The Reserve Bank of India's in-house rule for setting interest rates is a secret sauce in desperate need of a new recipe.
The ingredients for the rate-setting formula are not known. But a Breakingviews examination of India's call-money rates, inflation and GDP over the past 13 years shows that the central bank has historically placed a rather low emphasis on taming inflation, while fretting more about output slumps and currency swings.
The danger of such an algorithm is plain to see. While the government's fiscal recklessness deservedly shares the blame for India's stagflation, monetary ineptitude is equally responsible for hobbling the once fast-growing economy.
That is about to change. Raghuram Rajan, the RBI's new governor, unexpectedly raised the policy rate in September, giving a strong hint that the central bank is turning into an inflation hawk. He also set up a panel to recommend a fresh monetary strategy that is more "predictable and transparent."
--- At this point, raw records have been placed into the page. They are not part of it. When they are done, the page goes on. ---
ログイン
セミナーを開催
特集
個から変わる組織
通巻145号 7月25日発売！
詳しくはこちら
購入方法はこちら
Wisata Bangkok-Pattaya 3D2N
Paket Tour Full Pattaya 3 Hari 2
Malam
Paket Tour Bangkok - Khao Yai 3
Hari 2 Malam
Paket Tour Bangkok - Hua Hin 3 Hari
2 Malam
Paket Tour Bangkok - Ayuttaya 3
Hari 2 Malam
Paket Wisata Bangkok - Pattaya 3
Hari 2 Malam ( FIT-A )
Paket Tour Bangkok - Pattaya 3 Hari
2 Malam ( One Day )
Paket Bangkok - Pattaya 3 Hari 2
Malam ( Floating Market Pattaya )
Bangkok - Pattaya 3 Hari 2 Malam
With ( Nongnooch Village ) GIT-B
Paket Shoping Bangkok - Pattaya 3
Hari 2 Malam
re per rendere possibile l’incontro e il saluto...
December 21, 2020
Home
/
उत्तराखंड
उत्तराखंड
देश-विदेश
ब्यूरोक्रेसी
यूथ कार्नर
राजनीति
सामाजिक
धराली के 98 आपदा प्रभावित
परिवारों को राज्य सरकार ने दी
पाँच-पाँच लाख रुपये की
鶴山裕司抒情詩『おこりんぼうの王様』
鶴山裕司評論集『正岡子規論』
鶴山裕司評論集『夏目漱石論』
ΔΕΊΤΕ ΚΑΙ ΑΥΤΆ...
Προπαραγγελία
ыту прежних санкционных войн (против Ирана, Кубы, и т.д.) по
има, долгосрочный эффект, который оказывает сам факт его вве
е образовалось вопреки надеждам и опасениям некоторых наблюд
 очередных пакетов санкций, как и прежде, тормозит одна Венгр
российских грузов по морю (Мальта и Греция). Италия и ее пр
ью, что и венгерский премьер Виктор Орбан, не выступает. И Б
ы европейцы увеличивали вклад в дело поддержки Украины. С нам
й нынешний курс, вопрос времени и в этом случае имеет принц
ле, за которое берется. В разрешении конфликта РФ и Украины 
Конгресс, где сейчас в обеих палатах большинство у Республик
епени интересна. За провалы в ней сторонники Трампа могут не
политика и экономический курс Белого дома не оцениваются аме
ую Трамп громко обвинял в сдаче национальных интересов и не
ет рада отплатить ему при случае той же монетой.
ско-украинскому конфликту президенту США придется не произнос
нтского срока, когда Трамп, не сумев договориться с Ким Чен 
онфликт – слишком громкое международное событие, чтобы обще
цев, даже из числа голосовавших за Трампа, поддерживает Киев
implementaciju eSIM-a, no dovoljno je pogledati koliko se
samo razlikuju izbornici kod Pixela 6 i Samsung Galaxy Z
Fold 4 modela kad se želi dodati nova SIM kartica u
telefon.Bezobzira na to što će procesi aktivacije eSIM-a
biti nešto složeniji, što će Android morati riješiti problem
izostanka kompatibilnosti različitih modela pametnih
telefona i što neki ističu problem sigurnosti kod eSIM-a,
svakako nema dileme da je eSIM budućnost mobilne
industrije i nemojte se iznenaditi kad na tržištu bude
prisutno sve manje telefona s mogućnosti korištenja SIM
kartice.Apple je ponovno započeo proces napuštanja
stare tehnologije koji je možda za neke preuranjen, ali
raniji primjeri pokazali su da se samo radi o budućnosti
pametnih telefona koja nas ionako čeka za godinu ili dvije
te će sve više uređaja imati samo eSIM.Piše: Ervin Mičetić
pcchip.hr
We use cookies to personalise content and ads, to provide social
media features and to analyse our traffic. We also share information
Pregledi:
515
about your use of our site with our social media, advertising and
The central bank needn't become a completely open book. But a more robust response to inflation is a welcome break from the past. A monetary policy rule that targets several variables risks falling between stools. That's the case now. Inflation is almost at double-digit levels but the economy, which grew just 4.4 percent in the June quarter, is operating below capacity. The paradox is partly explained by the RBI's actions. The central bank's target short-term interest rate has in the past responded three times more forcefully to an output shortfall than to higher inflation.
Such a policy rule can work without any major hiccups for a long time, but it has a corrosive effect on behaviour. Even in the event of hyperinflation, savers can't expect the central bank to come to their rescue. Fearing erosion of their savings, they add gold and real estate to their portfolios. Fiscal overreach makes things worse. Elevated government deficits absorb a bulk of dwindling financial savings, pushing interest rates higher than they would otherwise have been. That blunts the impact of monetary policy. Growth plummets, but inflation stays high. A stagflation-type crisis erupts.
That's not all. In the past, the RBI has also demonstrated an unhealthy obsession with the exchange rate. When the rupee was appreciating against the U.S. dollar before the 2008 financial crisis, the central bank had a tendency to set short-term rates lower than they should have been. Its motivation was to prevent the economy from being swamped by yield-chasing capital inflows.